Blessed Snow in the Woods Out Back

We need to exercise great care and respect when we come to name something. We always need to find a name that is worthy and spacious. John O’Donohue (The Danger of the Name – essay in Eternal Echoes: Exploring Our Hunger to Belong)

Oh, how O’Donohue speaks to my soul and kindles both memory and reflection this morning, connecting dots and opening a door to exploration as I sat with the weekly question: what do Muse and The Pivot want to point to this day?

As I re-read the essay that I’d landed in I was reminded of how my canine companion of nine, all to short years, Cool Hand Luke Skywalker, came to the name given him by his ‘foster mom’. Her story was perhaps my first conscious encounter with the importance of naming. She explained that she wanted to give him a name that “he can live into”. Given what little she knew of this pup’s life before the shelter, she was inspired by Paul Newman’s line in the movie Cool Hand Luke, “Sometimes no hand is the best hand of all.” In renaming him Cool Hand Luke, she opened doors of possibility for Lester, the name given him at the shelter.

But what about the ‘Skywalker’ part of his name?

I loved her story and Luke’s name as much as I loved the amazing dog. The importance of a name stayed with me. While observing Luke, I noticed some of his ways seemed Jedi-like, so naturally one day Cool Hand Luke became Cool Hand Luke Skywalker. I like to think that he lived into that name fully until the moment he took his last breath on this plane and that he continues to do so in the unseen world beyond the Rainbow Bridge.

I was also reminded that when ‘Sadie’ adopted me as her forever human three years ago, I wanted to give her a name to live into, one with greater possibility and potential that what I associated with the old comic, Sarge, Sad Sack, and Sadie, or Sadie Hawkins Day dances. I chose the name Zadie Byrd based on the feisty, loving, revolutionary character in Rivera Sun’s series, The Dandelion Insurrection. Ms. Byrd has her own way of living into that. Only later did I research the name Sadie and learn its Hebrew origin and meaning, princess. Perhaps she’ll become Princess Zadie Byrd someday. Hmm…Princess Leia she suggests.

Muse has patiently waited as I reminisced, eager to link my stories with recent experiences: my guidance to reflect on humility (mine and how I might tweak my engagement with it) and experiencing not having words (or that the old, usual words no longer fit) to describe something (several ‘somethings’ to be honest) in numerous conversations.

I’m coming to understanding that we/I are often so quick, and thoughtless Muse adds, to name things that we/I miss the richness of the experience. We limit ourselves to the known, the stories we hold about whatever name we’ve chosen. I’m often quick to name a feeling, an emotion so that I can move on, limiting my opportunity for reflection, deeper understanding, and, perhaps, even healing. What if the ‘sadness’ I named a few days ago was something else and had more to say had I given it space, time, and my lens of curiosity?

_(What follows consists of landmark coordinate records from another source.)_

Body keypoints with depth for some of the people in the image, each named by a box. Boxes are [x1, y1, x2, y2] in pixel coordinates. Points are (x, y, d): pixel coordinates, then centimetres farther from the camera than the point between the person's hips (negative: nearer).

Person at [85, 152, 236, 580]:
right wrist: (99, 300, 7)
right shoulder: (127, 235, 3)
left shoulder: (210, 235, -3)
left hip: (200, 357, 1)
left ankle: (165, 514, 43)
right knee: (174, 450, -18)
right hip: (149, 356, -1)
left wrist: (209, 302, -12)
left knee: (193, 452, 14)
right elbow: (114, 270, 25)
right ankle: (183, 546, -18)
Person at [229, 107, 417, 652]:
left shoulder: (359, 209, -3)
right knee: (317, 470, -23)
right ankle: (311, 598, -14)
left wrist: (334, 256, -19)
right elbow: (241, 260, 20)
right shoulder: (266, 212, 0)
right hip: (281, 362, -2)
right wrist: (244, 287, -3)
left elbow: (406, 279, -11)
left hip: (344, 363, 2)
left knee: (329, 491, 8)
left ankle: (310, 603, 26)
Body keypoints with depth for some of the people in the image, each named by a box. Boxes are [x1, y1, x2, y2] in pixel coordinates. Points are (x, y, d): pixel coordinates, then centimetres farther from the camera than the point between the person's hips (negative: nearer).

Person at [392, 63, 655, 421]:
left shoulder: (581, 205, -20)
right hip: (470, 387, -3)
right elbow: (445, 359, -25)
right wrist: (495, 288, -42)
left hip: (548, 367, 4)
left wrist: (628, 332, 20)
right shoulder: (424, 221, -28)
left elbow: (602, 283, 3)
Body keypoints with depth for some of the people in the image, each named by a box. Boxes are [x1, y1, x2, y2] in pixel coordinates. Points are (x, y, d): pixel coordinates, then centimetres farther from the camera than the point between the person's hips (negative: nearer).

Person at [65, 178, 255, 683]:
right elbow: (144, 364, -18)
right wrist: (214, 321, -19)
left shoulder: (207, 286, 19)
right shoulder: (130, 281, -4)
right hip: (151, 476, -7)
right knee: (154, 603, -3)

Perhaps that sadness held gifts like the ‘guilt’ that I carried deep inside (mostly unconsciously of course) for decades around an action against a family member when I was a child. Recalling the incident recently I discovered that the guilt named and put aside perhaps with some slight act of forgiveness long ago continued its life in me. It had gifts and insights to offer. When I dared dig deeper I discovered there had been no need to name and feel guilt at all. My action had been a blessing.

I sense we’re in a time where we need to give ourselves the skills, the time, the grace, and the spaciousness to name our experiences and our observations with greater care. How might our stories about disease, poverty, war, violence, etc. shift if in the darkness of their names and our stories we shined light? Light of possibility. Light of love. Light of care. What if we shunned the prisons that we’ve named ‘realities’ and bless them with new names?

I feel our world changing, sometimes gently, sometimes not so gently. A new age is rising. How we name the changes upon us will determine just how those changes look in our world. And how we experience them. Let’s be care-filled as we do!